As the search of the missing Malaysian Airline passenger jet continues to remain inconclusive, experts have theorized that the pilots of the ill-fated plane could have committed suicide by plunging the jet into the sea.
The Flight MH370 flew from Kuala Lumpur on last Saturday and just 40 minutes after take off went off radar, but kept on flying for several hours as indicated by satellite signals.
A committee member of the Australian and International Pilots Association, Mike Glynn, considers pilot suicide to be the most likely explanation for the disappearance, news.com.au reports.
Glynn said that a pilot rather than a hijacker is more likely to be able to switch off the communications equipment, as suspected in a suspected in a SilkAir crash during a flight from Singapore to Jakarta in 1997 and an EgyptAir flight in 1999.

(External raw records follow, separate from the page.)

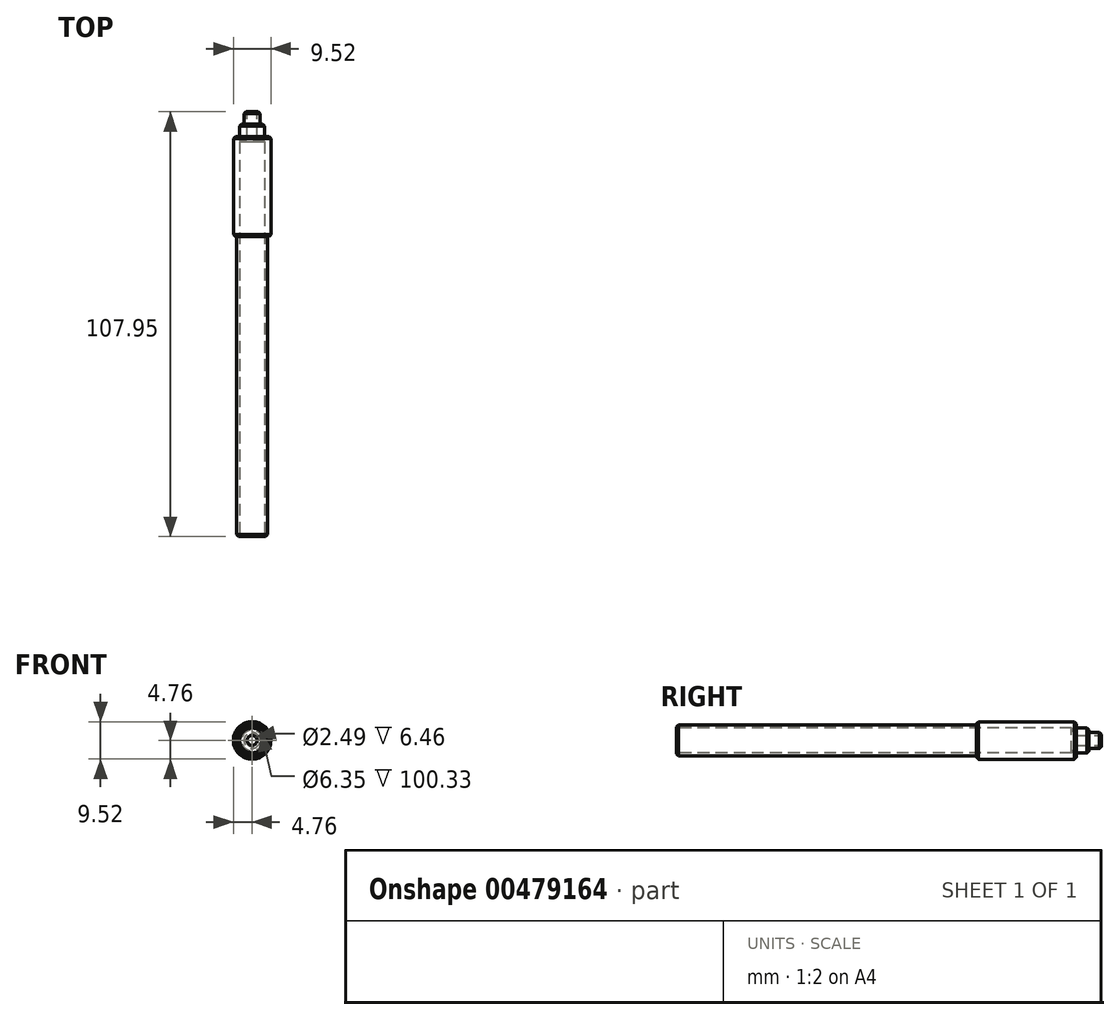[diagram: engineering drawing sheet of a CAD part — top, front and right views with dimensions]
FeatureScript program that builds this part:
annotation { "Feature Type Name" : "Feature", "Feature Type Description" : "" }
export const myFeature = defineFeature(function(context is Context, id is Id, definition is map)
    precondition{}
    {
        {
            var Q0;
            Q0=qCreatedBy(makeId("Front.planeOp"),FACE);
            var sketch = newSketch(context, id + "F0", { "sketchPlane" : qUnion([Q0])});
            skCircle(sketch, "E0", {"center": v(0, 0) * mm, "radius": 1.24 * mm});
            skCircle(sketch, "E1", {"center": v(0, 0) * mm, "radius": 2.03 * mm});
            skSolve(sketch);
        }
        {
            var Q0;
            Q0 = qSketchRegion(id + "F0", true);
            extrude(context, id + "F1", {"entities" : qUnion([Q0]), "depth" : 3.17 * mm});
        }
        {
            var Q0;
            Q0=makeQuery(id+"F1.opExtrude","CAP_FACE",FACE,{"disambiguationData":[OSD([sQuery(id+"F0.wireOp",EDGE,"E0"),sQuery(id+"F0.wireOp",EDGE,"E1")])],"isStart":false});
            var sketch = newSketch(context, id + "F2", { "sketchPlane" : qUnion([Q0])});
            skCircle(sketch, "E2", {"center": v(0, 0) * mm, "radius": 3.18 * mm});
            skSolve(sketch);
        }
        {
            var Q0;
            Q0 = qSketchRegion(id + "F2", true);
            extrude(context, id + "F3", {"entities" : qUnion([Q0]), "operationType" : NewBodyOperationType.ADD, "depth" : 3.17 * mm});
        }
        {
            var Q0;
            Q0=makeQuery(id+"F3.opExtrude","CAP_FACE",FACE,{"disambiguationData":[OSD([sQuery(id+"F2.wireOp",EDGE,"E2")])],"isStart":false});
            var sketch = newSketch(context, id + "F4", { "sketchPlane" : qUnion([Q0])});
            skCircle(sketch, "E3", {"center": v(0, 0) * mm, "radius": 4.76 * mm});
            skSolve(sketch);
        }
        {
            var Q0;
            Q0 = qSketchRegion(id + "F4", true);
            extrude(context, id + "F5", {"entities" : qUnion([Q0]), "operationType" : NewBodyOperationType.ADD, "depth" : 25.4 * mm});
        }
        {
            var Q0;
            Q0=makeQuery(id+"F5.opExtrude","CAP_FACE",FACE,{"disambiguationData":[OSD([sQuery(id+"F4.wireOp",EDGE,"E3")])],"isStart":false});
            var sketch = newSketch(context, id + "F6", { "sketchPlane" : qUnion([Q0])});
            skCircle(sketch, "E4", {"center": v(0, 0) * mm, "radius": 3.97 * mm});
            skSolve(sketch);
        }
        {
            var Q0;
            Q0 = qSketchRegion(id + "F6", true);
            extrude(context, id + "F7", {"entities" : qUnion([Q0]), "operationType" : NewBodyOperationType.ADD, "depth" : 76.2 * mm});
        }
        {
            var Q0;
            Q0=makeQuery(id+"F7.opExtrude","CAP_FACE",FACE,{"disambiguationData":[OSD([sQuery(id+"F6.wireOp",EDGE,"E4")])],"isStart":false});
            var sketch = newSketch(context, id + "F8", { "sketchPlane" : qUnion([Q0])});
            skPoint(sketch, "E5", {"position": v(0, 0) * mm});
            skSolve(sketch);
        }
        {
            var Q0;
            Q0=sQuery(id+"F8.wireOp",VERTEX,"E5");
            var Q1;
            Q1=makeQuery(id+"F1.opExtrude","SWEPT_BODY",BODY,{"disambiguationData":[OSD([sQuery(id+"F0.wireOp",EDGE,"E0"),sQuery(id+"F0.wireOp",EDGE,"E1")])]});
            hole(context, id + "F9", {"style" : HoleStyle.SIMPLE, "endStyle" : HoleEndStyle.BLIND, "holeDiameter" : 6.35 * mm, "holeDepth" : 100.33 * mm, "isTappedThrough" : true, "tappedDepth" : 12.7 * mm, "tapClearance" : 3, "locations" : qUnion([Q0]), "scope" : qUnion([Q1])});
        }
        {
            var Q0;
            Q0=sQuery(id+"F8.wireOp",VERTEX,"E5");
            var Q1;
            Q1=makeQuery(id+"F1.opExtrude","SWEPT_BODY",BODY,{"disambiguationData":[OSD([sQuery(id+"F0.wireOp",EDGE,"E0"),sQuery(id+"F0.wireOp",EDGE,"E1")])]});
            hole(context, id + "F10", {"style" : HoleStyle.SIMPLE, "endStyle" : HoleEndStyle.THROUGH, "holeDiameter" : 2.5 * mm, "isTappedThrough" : true, "tappedDepth" : 12.7 * mm, "tapClearance" : 3, "locations" : qUnion([Q0]), "scope" : qUnion([Q1])});
        }
        {
            var Q0;
            Q0=makeQuery(id+"F1.opExtrude","CAP_EDGE",EDGE,{"disambiguationData":[OSD([sQuery(id+"F0.wireOp",EDGE,"E1")])],"isStart":true});
            var Q1;
            Q1=makeQuery(id+"F3.opExtrude","CAP_EDGE",EDGE,{"disambiguationData":[OSD([sQuery(id+"F2.wireOp",EDGE,"E2")])],"isStart":true});
            var Q2;
            Q2=makeQuery(id+"F5.opExtrude","CAP_EDGE",EDGE,{"disambiguationData":[OSD([sQuery(id+"F4.wireOp",EDGE,"E3")])],"isStart":true});
            var Q3;
            Q3=makeQuery(id+"F5.opExtrude","CAP_EDGE",EDGE,{"disambiguationData":[OSD([sQuery(id+"F4.wireOp",EDGE,"E3")])],"isStart":false});
            var Q4;
            Q4=makeQuery(id+"F7.opExtrude","CAP_EDGE",EDGE,{"disambiguationData":[OSD([sQuery(id+"F6.wireOp",EDGE,"E4")])],"isStart":false});
            chamfer(context, id + "F11", {"entities" : qUnion([Q0, Q1, Q2, Q3, Q4]), "width" : 0.5 * mm, "tangentPropagation" : true});
        }
    });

He further said that a pilot might have sought to fly the plane into the Indian Ocean to reduce the chances of recovering data recorders, and to conceal the cause of the disaster.
US investigators have strongly pointed that someone on board the plane deliberately switched off the radar tracking system, or the transponder, with a mere flick of a switch.
They have also been examining the possibility of 'human intervention' in the plane's disappearance, which might have been an 'act of piracy.'
Meanwhile, pilots of the jet, Zaharie Ahmad Shah, 53, and Fariq Abdul Hamid, 27, have both been described as respectable, community-minded men.
However, Hamid has drawn criticism after it was recently revealed that he and another pilot had invited two women passengers inside the cockpit, an act that is prohibited, during a 2011 flight from Phuket, Thailand, to Kuala Lumpur, the report added.